A- (loud, for the crowd) I don't know what yer sayin', but I ain't done nothin' wrong.
(the irony literally staining the plaque on his teeth blood red)
B- (for himself, kicked the man in his left shin)

Neighbours and friends descended on the scene to add distance between the two men, both very very angry and ready to rumble. As a final act of defiance the hobo grabbed an orange off the stand and bit into it. . . then spat it out, realising that an orange demands more commitment than cherries, and will only yield its fruit if peeled.

Just another day at the market.

Tuesday, December 09, 2003

"There's a Brown-Sheared Choda Finch at the feeder!"

In the small town I called home for so many years of my life (and still harbour great affection for) eccentrics were the norm, not the exception. Everyone has something about them that, in this fine city, would cause people to cross the street to avoid contact (or, at the very least, wish that they had). People wore cowboy hats in church, or kept Christmas lights on their house until August, or got drunk and shot the neighbour's Christmas lights off their house with a rifle, or got drunk got naked put a paper bag on their head and tormented their ex-girlfriend.

I am especially fond of that last one: got drunk got naked put a paper bag on their head and tormented their ex-girlfriend.

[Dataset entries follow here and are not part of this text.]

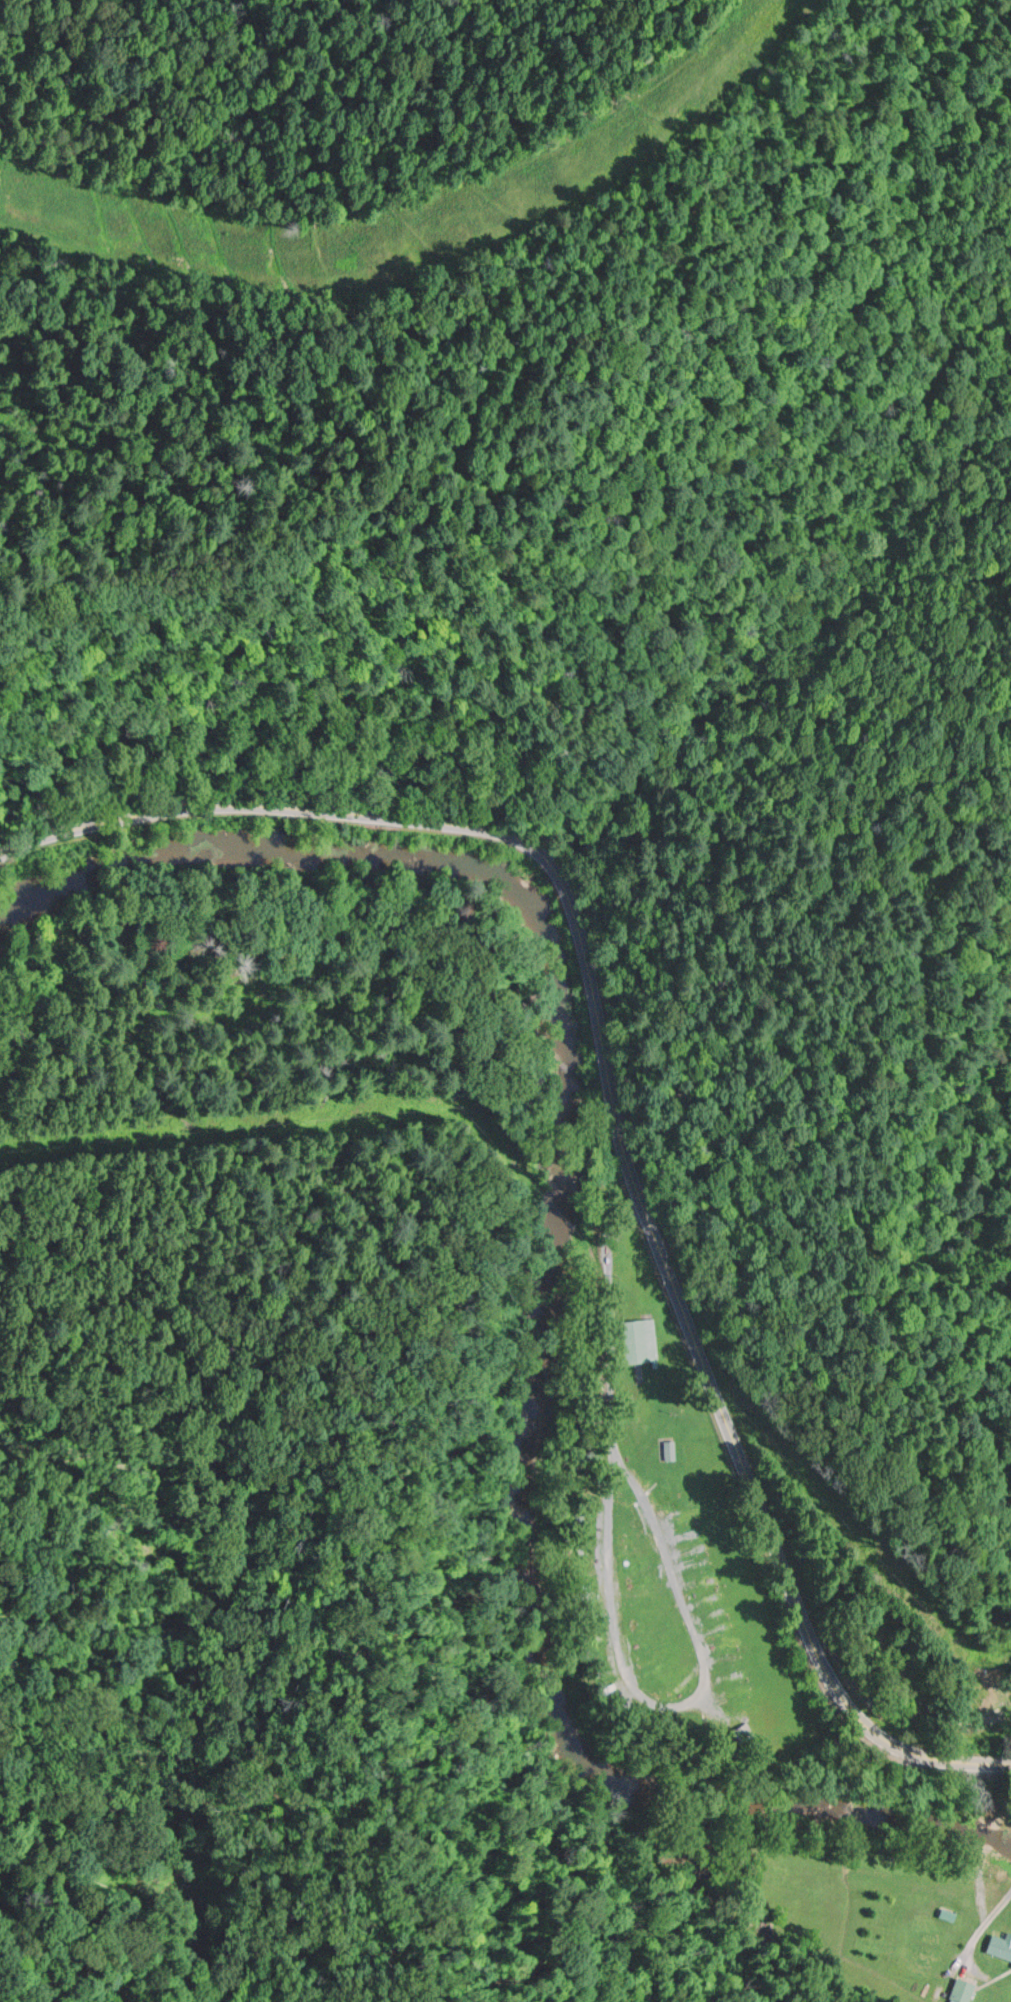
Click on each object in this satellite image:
road: (615, 1101)
river: (547, 1279)
building: (648, 1347)
road: (609, 1378)
road: (701, 1661)
road: (983, 1927)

I mean, where else can something like that happen and have it seem more hilarious than frightening?

A jilted ex-lover, drunk and missing his former squeeze, one night decided that the best way to recapture that "lovin' feeling" was to pay her a visit 'in cognito'. Lacking any real skill for disguise, and being more drunk than clever, the fellow reasoned that the materials at hand were enough to satisfy his need.
The materials happened to include all of one item: a single brown paper bag, slightly used.

Hoping, in his drunken haze, that just seeing him again might feed a flickering flame back to a fiery passion he put his best attribute forward and left the house without his pants.
Or shirt.
Or socks. . .actually, he may have had socks on--the paper didn't say.

Arriving at his ex's house he crept about in the bushes, bag on head, hoping against all hope that he might escape discovery and catch a glimpse of her, oh--I don't know, climbing out of the shower NAKED. Washing the dishes NAKED. Maybe running the vacuum over the mud room rug NAKED. Sighing deeply the whole while, wishing that some sweaty middle-aged man with 18 fingers of rye down might come and exorcise the boredom of her world with his member.

There are no accounts of how long it took her to notice the man wearing the bag mask and stomping about her geraniums with his dingly-do swinging about between his legs like some half-dead monkey clinging to a tree in a hurricane, but my guess is "not long".
Which was surprising, considering that he had taken great pains at discretion.

Ideally, when he saw her picking up the phone, it was to call him, and he wouldn't be home; that would cause desire in her, perhaps even a bit of jealously--"Out having fun with another woman!"--and just when her evening couldn't get any worse, Ding Dong! and there he'd be!

So when the police arrived, he pretended that he was just out for some fresh air.

And when the police asked him why he had no clothing on, and was wearing a paper bag where most men in town wear John Deere hats, he plead ignorance. The paper didn't say if he attempted to affect the "Who. . .wha. . .where am I? What's happening?" but if he's anything like me in a pinch, then the paper would have been wasting ink--the weather column doesn't print that the sky will be blue when you wake up tomorrow, with a 30% chance of rain; you already know.

"Yes, officer? Can I help you?"

That would have been a smooth line, too.

The paper also neglected to note whether he was photographed by police with or without clothing, and bag on or bag off. It would have been interesting collecting his personal belongs before admitting him to the holding cell: "One brown bag w/ eye holes". I'd love to find that outside my house one morning.

Thinking about the story now, it reminds me of that joke about 'sealing the deal' on a date with someone who was so ugly that they needed to wear a bag on their head to make love. He was, according to witnesses, a double bagger.